→ Task:
Your answer must be every line of the data that contains "hash".

→ Extracted data:
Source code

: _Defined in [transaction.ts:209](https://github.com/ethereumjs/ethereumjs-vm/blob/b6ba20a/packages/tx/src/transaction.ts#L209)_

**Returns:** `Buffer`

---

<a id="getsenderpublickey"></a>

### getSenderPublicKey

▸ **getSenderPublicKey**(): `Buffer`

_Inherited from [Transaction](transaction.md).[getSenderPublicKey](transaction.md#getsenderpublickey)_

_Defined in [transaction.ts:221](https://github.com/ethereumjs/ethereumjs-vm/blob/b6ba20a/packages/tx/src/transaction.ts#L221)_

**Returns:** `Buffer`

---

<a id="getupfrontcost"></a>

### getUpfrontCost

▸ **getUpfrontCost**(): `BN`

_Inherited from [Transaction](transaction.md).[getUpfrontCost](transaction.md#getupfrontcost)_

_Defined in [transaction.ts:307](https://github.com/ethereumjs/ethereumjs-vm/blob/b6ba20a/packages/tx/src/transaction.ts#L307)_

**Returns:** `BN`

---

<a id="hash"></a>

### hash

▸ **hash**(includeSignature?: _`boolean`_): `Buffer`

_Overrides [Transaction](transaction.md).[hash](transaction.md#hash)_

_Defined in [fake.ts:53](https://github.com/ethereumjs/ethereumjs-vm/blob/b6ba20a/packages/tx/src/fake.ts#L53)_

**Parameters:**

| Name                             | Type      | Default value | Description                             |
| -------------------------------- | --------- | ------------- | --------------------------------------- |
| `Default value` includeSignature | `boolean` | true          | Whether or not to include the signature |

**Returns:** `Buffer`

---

→ Exercise result:
<a id="hash"></a>
### hash
▸ **hash**(includeSignature?: _`boolean`_): `Buffer`
_Overrides [Transaction](transaction.md).[hash](transaction.md#hash)_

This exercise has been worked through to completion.